Aden-Alexandre Houssein

Personal information
- Born: 28 March 1998 (age 28) Compiègne, France
- Occupation: Judoka

Sport
- Country: Djibouti
- Sport: Judo
- Weight class: ‍–‍73 kg

Achievements and titles
- Olympic Games: R16 (2020)
- World Champ.: R32 (2021)
- African Champ.: ‹See Tfd› (2019, 2020)

Medal record
Men's judo
Representing Djibouti
African Games
| Bronze medal – third place | 2019 Rabat | ‍–‍73 kg |
| Bronze medal – third place | 2023 Accra | ‍–‍73 kg |
African Championships
| Bronze medal – third place | 2019 Cape Town | ‍–‍73 kg |
| Bronze medal – third place | 2020 Antananarivo | ‍–‍73 kg |

Profile at external databases
- IJF: 52149
- JudoInside.com: 138152

= Aden-Alexandre Houssein =

Djiboutian judoka (born 1998)

Aden-Alexandre Houssein (born 28 March 1998) is a judoka. Born in France, he represents Djibouti internationally. He is a bronze medalist at the African Games and a two-time bronze medalist at the African Judo Championships.

DATASET SECTION
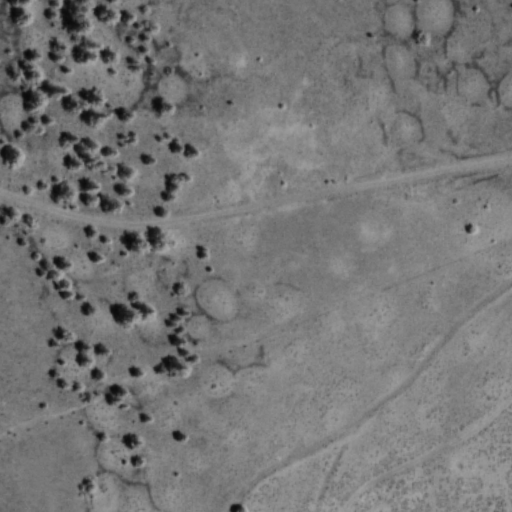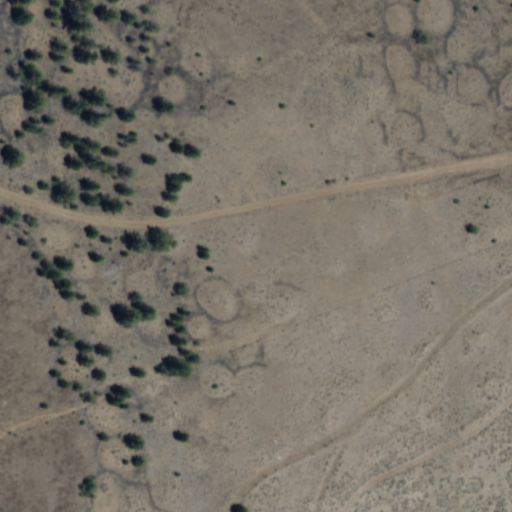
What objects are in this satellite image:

TASKS
1: Decide whether each statement agrees with the judoka profile, answering yes or no and quoting the words of the profile that settle it: (a) He was born in France but competes for Djibouti. (b) He has won a gold medal at the African Judo Championships. (c) He reached the round of 32 at the 2021 World Championships.
2: Reproduce word for word the part of the judoka profile that opens with the words containing "Aden-Alexandre Houssein (born" and closes with "African Judo Championships.".
The lines are separate material and have no connection to the judoka profile.

SOLUTIONS TO THE TASKS
1:
(a) Yes: "Born in France, he represents Djibouti internationally."
(b) No: "a two-time bronze medalist at the African Judo Championships"
(c) Yes: "World Champ.: R32 (2021)"

2:
Aden-Alexandre Houssein (born 28 March 1998) is a judoka. Born in France, he represents Djibouti internationally. He is a bronze medalist at the African Games and a two-time bronze medalist at the African Judo Championships.